More examples (parallel runs, dataset streaming, Langfuse logging, Phoenix dataset sync, prompt manifest diffs, etc.) live in the [User Guide](docs/USER_GUIDE.md).

---

## Run Modes (Simple vs Full)

EvalVault exposes two presets so beginners can execute an evaluation with a single command while advanced users retain every flag.

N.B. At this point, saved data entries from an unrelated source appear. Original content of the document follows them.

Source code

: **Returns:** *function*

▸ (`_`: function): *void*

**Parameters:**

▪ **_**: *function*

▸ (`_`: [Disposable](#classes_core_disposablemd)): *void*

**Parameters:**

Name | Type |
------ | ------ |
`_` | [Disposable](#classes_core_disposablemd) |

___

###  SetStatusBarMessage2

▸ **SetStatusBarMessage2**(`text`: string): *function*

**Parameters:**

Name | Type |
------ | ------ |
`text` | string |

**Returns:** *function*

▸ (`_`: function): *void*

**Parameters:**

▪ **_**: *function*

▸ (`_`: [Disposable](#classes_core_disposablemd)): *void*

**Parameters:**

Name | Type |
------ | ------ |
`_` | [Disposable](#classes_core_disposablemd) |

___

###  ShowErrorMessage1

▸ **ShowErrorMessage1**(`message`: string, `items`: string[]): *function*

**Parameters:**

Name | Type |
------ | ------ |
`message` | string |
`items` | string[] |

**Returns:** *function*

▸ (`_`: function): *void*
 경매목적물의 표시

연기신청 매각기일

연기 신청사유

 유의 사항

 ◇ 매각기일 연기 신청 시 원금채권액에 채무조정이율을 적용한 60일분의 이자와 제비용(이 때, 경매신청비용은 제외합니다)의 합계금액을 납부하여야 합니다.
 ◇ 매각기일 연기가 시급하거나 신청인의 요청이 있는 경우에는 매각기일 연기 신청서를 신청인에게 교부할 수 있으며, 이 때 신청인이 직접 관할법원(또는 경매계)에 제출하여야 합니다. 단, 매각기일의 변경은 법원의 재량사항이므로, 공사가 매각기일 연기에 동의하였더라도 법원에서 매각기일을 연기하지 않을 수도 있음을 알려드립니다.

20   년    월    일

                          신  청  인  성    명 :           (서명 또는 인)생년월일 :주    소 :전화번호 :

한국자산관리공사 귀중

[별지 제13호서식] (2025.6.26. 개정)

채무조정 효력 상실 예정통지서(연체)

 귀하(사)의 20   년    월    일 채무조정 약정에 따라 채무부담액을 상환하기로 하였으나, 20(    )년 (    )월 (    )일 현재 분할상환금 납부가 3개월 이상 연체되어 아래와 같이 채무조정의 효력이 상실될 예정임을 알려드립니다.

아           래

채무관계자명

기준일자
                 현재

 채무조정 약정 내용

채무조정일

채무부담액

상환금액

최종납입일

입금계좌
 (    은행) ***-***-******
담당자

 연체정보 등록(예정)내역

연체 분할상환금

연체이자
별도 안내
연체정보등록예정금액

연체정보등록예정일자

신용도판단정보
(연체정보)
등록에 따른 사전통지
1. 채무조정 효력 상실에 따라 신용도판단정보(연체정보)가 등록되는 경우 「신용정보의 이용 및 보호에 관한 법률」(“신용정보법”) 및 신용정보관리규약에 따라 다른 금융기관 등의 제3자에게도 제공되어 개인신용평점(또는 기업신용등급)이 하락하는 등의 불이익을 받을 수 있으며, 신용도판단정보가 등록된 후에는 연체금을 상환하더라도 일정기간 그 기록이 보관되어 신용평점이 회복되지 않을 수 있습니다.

| Mode | Shortcut | Preset | Ideal for |
|------|----------|--------|-----------|
| **Simple** | `uv run evalvault run --mode simple DATASET.json`<br>`uv run evalvault run-simple DATASET.json` | Locks `faithfulness,answer_relevancy`, forces Phoenix tracking, hides Domain Memory & prompt manifest knobs. | First run, demos, non-experts |
| **Full** | `uv run evalvault run --mode full DATASET.json`<br>`uv run evalvault run-full DATASET.json` | Restores every advanced option (Domain Memory, Phoenix dataset/experiment sync, streaming, prompt manifests). | Power users, CI/CD gate, observability-heavy runs |

```bash
# Simple mode (dataset + optional profile only)
uv run evalvault run-simple tests/fixtures/e2e/insurance_qa_korean.json -p dev

# Full mode with Phoenix + Domain Memory extras
uv run evalvault run-full tests/fixtures/e2e/insurance_qa_korean.json \
  --profile prod \
  --tracker phoenix \
  --phoenix-dataset insurance-qa-ko \
  --phoenix-experiment gemma3-prod \
  --use-domain-memory --memory-domain insurance --augment-context
```

- `uv run evalvault history --mode simple` (또는 `full`) keeps CLI reports focused.
- Streamlit **📊 Evaluate** now includes the same mode toggle and surfaces a “Mode” pill on **📄 Reports** to make comparisons obvious.

---

## Documentation
- [User Guide](docs/USER_GUIDE.md): installation, configuration, CLI recipes, Web UI, Phoenix, automation.
- [Architecture](docs/ARCHITECTURE.md) & [C4 Diagram](docs/ARCHITECTURE_C4.md): design details.
- [CHANGELOG](CHANGELOG.md) for release history.

---

## Contributing

PRs are welcome! Please read [CONTRIBUTING.md](CONTRIBUTING.md) and run `uv run ruff check` + `uv run pytest` before submitting.

---

## License

EvalVault is licensed under the [Apache 2.0](LICENSE.md) license.